Octave vs Matlab Re: [Beowulf] Hadoop

Lux, James P james.p.lux at jpl.nasa.gov
Mon Dec 29 08:48:37 PST 2008




On 12/29/08 7:01 AM, "Gerry Creager" <gerry.creager at tamu.edu> wrote:

> OUR users are willing to pony up the funds to buy Matlab.  We're already
> running Octave but they claimed they didn't know how to use it.  Even
> after we showed them Matlab scripts that "just ran" on Octave.


I use both on Windows and MacOS X..

While it's true that Matlab scripts just run on Octave, the "setup" process
is somewhat trickier for Octave on Windows.  For instance, the whole Octave
thing is very unix-like, especially in terms of paths, file functions, etc.
so it's not quite so load and go as Matlab.  Matlab also has a GUI which
makes doing things like setting the path, working directory, etc, much
easier for an unsophisticated user.
Matlab's graphics and visualization functions are far more sophisticated
than Octave's too.
Octave has nothing comparable to Simulink or RealTimeWorkbench, which are
sort of a step beyond a simple "toolbox" (e.g. Cranking out something like
ccmatlab to make ccoctave shouldn't be a big challenge, or, for instance,
the mapping toolbox.. But duplicating Simulink would be a lot of work)

The other thing is that there are useful things out there for Matlab (e.g. A
BSD Sockets library) that aren't trivially obtainable for Octave. To a
certain extent, this is just because the originator has Matlab, and has only
bothered to develop/compile/package things up for Matlab (i.e.
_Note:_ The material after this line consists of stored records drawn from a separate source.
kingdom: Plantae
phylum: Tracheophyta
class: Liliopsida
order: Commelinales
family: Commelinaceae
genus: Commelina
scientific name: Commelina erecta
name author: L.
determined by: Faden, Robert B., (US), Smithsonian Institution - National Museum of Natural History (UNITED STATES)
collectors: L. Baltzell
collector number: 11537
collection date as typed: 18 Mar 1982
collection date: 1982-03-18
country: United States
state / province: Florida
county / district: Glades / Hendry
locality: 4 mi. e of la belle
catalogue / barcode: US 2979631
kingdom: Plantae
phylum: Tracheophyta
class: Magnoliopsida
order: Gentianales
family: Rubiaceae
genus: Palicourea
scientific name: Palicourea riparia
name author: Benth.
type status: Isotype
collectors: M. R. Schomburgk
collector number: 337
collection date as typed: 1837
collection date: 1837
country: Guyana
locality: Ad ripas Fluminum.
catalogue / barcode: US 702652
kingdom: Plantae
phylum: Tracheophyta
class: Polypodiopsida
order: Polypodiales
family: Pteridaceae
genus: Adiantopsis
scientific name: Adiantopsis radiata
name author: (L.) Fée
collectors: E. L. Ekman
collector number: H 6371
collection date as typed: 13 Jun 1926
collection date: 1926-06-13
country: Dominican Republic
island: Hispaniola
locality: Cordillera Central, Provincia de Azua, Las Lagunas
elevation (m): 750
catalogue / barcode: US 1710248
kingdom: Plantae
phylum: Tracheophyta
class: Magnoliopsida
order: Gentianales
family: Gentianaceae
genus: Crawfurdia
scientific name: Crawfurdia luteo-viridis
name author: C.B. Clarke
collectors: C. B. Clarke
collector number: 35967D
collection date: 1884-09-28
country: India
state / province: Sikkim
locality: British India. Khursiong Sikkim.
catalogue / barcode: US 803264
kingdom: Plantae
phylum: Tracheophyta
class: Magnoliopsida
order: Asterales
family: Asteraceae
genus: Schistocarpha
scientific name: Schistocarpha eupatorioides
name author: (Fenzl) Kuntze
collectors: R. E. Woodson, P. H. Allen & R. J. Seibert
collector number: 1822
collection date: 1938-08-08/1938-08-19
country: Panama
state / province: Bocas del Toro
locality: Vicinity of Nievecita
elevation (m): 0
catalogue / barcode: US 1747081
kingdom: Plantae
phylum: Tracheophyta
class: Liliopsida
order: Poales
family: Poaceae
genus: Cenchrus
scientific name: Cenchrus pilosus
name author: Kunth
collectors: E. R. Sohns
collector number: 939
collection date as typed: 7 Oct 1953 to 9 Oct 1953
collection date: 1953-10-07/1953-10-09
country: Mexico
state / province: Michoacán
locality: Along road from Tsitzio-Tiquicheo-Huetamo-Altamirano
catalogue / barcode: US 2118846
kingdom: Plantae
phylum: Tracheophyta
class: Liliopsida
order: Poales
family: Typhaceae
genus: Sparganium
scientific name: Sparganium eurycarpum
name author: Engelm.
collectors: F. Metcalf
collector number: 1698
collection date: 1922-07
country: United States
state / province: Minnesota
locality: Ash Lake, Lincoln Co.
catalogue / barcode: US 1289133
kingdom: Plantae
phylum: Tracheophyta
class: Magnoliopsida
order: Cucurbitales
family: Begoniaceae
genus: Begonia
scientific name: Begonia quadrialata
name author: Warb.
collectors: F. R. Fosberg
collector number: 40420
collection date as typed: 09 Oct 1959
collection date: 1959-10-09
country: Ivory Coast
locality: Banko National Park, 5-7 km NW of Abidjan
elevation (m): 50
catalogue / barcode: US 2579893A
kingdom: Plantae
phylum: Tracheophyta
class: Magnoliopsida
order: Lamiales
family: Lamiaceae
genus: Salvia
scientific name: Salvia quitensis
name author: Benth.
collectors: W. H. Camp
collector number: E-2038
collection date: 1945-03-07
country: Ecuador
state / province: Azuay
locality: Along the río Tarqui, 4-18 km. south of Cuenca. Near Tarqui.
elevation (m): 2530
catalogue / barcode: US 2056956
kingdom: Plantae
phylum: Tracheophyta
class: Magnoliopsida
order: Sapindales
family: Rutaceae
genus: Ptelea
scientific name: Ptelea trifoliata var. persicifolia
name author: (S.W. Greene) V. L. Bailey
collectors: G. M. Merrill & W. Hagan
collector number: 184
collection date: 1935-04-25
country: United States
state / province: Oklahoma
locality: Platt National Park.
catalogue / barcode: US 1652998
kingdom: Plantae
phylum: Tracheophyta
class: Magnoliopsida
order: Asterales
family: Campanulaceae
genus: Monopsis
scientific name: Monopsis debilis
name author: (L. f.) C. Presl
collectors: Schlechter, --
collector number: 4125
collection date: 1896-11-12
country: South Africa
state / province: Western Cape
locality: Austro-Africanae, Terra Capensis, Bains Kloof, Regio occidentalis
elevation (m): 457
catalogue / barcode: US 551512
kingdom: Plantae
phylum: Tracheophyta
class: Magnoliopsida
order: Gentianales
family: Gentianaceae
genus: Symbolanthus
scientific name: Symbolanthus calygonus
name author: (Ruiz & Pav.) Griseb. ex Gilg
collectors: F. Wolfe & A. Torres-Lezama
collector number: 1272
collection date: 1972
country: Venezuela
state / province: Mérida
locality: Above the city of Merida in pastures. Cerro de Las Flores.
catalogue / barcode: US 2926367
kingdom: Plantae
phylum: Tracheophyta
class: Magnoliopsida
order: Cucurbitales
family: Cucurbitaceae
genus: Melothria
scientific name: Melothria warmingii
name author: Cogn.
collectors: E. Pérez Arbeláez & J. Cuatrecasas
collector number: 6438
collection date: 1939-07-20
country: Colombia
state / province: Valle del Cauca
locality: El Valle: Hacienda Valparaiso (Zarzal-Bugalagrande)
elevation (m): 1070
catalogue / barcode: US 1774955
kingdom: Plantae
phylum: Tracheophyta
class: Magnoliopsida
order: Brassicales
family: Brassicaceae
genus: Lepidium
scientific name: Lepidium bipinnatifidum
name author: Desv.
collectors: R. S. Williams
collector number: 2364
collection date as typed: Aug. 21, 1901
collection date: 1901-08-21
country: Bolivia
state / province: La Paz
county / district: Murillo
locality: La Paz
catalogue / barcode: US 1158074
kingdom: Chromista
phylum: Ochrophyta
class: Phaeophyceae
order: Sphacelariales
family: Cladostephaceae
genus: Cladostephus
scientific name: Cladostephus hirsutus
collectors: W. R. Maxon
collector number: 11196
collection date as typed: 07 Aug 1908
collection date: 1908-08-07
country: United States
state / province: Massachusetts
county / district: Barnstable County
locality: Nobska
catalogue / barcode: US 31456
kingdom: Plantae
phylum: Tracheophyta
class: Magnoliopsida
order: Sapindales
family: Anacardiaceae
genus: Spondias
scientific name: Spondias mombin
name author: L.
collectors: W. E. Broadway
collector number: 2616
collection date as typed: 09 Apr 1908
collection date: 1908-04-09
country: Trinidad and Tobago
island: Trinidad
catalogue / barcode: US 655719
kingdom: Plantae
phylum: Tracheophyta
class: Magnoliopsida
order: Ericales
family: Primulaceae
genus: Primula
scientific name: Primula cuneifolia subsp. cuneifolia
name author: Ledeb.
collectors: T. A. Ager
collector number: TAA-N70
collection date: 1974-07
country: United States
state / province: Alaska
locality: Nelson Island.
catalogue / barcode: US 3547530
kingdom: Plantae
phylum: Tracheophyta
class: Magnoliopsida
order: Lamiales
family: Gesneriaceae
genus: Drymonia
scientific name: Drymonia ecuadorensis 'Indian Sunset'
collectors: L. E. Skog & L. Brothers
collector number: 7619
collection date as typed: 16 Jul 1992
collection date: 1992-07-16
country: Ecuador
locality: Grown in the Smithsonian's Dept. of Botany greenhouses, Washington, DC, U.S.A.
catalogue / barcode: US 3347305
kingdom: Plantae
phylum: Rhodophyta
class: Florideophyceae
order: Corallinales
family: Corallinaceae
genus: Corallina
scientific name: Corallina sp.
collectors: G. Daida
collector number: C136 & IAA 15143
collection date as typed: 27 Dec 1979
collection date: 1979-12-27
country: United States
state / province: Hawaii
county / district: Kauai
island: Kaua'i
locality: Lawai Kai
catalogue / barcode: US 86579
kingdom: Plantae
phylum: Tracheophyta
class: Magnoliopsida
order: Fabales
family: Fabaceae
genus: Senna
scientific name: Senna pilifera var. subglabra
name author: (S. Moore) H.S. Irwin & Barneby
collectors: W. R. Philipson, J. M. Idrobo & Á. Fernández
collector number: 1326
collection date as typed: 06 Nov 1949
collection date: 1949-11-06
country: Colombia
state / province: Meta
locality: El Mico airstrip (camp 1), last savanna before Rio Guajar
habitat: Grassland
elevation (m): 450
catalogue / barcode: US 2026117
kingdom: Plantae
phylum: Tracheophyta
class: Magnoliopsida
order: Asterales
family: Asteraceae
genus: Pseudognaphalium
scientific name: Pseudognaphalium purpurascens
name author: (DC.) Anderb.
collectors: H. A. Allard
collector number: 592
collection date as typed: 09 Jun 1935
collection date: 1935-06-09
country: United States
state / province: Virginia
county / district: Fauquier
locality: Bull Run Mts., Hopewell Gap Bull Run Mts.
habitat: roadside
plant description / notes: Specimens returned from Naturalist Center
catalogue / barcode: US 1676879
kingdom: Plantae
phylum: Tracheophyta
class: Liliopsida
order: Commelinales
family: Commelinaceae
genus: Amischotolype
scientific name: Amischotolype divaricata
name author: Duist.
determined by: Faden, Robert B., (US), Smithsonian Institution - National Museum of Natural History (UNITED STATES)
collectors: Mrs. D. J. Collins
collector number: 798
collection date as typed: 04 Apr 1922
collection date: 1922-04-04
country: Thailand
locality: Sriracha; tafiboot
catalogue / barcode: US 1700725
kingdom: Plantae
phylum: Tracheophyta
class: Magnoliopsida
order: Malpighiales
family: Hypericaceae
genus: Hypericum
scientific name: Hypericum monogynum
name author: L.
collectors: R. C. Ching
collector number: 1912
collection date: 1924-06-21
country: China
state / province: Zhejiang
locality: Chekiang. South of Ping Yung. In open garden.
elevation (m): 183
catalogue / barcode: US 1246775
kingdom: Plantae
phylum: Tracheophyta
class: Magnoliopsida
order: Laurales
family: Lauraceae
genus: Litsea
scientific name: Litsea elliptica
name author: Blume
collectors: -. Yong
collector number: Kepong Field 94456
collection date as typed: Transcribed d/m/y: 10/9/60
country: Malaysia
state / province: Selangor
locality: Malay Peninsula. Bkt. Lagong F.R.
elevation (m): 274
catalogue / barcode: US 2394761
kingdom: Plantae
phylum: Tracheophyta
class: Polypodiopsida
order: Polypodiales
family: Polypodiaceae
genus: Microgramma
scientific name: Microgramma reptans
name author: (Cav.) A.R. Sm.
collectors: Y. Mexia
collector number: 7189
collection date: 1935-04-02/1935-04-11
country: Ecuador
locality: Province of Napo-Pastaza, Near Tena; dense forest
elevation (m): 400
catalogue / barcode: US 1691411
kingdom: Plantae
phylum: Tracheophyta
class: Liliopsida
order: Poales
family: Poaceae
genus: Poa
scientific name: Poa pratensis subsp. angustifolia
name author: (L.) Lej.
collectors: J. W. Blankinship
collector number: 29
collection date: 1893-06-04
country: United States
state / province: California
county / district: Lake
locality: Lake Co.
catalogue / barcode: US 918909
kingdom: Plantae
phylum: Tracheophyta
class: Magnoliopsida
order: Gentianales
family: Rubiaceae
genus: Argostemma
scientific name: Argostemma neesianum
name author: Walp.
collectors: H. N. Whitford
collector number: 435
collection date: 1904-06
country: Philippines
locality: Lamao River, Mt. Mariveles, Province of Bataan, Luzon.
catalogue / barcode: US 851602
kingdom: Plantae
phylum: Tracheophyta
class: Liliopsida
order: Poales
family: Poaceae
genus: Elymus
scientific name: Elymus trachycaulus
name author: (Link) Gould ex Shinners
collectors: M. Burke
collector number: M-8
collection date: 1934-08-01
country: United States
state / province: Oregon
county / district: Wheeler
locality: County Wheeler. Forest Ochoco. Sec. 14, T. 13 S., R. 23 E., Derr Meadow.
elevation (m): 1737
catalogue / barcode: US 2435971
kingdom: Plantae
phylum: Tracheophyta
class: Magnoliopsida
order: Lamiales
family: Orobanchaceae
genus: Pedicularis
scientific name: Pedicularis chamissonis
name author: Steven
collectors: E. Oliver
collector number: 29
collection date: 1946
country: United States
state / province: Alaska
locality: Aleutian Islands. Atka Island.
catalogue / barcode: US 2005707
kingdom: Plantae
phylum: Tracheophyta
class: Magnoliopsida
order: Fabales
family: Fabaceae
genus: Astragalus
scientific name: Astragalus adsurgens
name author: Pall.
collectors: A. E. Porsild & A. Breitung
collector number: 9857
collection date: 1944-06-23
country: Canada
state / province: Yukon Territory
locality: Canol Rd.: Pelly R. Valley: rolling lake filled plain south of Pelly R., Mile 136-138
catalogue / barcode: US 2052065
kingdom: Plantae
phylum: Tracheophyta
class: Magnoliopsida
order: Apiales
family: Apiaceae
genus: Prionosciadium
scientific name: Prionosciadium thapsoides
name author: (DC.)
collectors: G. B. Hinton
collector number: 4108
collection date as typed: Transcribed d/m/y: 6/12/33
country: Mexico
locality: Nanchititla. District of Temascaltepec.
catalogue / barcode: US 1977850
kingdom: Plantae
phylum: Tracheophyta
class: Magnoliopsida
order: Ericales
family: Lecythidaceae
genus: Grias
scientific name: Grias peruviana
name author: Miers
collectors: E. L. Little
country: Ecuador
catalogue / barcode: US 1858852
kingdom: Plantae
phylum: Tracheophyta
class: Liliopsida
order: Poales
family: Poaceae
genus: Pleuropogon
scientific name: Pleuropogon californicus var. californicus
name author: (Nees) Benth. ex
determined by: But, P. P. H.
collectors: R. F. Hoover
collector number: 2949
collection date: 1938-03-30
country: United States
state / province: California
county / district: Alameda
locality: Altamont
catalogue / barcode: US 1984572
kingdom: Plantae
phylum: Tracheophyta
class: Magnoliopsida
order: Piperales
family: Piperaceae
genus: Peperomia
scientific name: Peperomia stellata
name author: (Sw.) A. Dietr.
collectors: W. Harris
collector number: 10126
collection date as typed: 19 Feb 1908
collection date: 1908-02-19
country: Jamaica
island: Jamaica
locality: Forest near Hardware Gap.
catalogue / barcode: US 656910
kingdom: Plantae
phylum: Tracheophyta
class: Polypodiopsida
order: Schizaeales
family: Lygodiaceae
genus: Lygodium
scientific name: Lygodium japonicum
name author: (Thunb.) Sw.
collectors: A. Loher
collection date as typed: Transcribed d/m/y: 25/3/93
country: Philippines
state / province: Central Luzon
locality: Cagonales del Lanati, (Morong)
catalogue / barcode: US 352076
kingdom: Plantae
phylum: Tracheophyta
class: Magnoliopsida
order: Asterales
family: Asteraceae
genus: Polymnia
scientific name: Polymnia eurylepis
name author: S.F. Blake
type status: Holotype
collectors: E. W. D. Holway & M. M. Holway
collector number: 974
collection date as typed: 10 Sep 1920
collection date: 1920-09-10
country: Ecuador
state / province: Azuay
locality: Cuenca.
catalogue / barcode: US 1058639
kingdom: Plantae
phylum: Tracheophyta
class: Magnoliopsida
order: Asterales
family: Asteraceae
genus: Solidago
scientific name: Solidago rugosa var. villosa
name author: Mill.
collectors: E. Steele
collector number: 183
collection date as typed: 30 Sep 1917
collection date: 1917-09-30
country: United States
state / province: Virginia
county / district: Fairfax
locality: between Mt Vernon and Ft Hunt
They're
basically making available something they had to build for their own
purposes, not trying to create a product, per se). This is particularly the
case when your Matlab app is trying to talk to other processes or hardware.
The man or woman with the weird hardware is going to slog through doing the
drivers once, perhaps distribute them for free once done (because they were
paid by the taxpayer, for instance), but isn't going to do it again for a
different environment, just out of the goodness of their heart.


So, for just running standalone computational stuff, Octave gives Matlab a
good run for the money, but as soon as you start thinking of Matlab as a
generalized tool for tinkering about and such, it starts to lag behind.  You
pay for the ease and slickness of the Matlab tool.  What might be
interesting is a sort of cross development model:i.e. Develop in Matlab,
which is nicer for interactive stuff, then use Octave, etc, to run the
production job on a cluster (so you don't have to deal with Mathworks weird
licensing on clusters).


Octave vs Matlab is sort of like OO vs MSOffice.. It mostly works and for
many tasks is perfectly adequate, but it's not the same.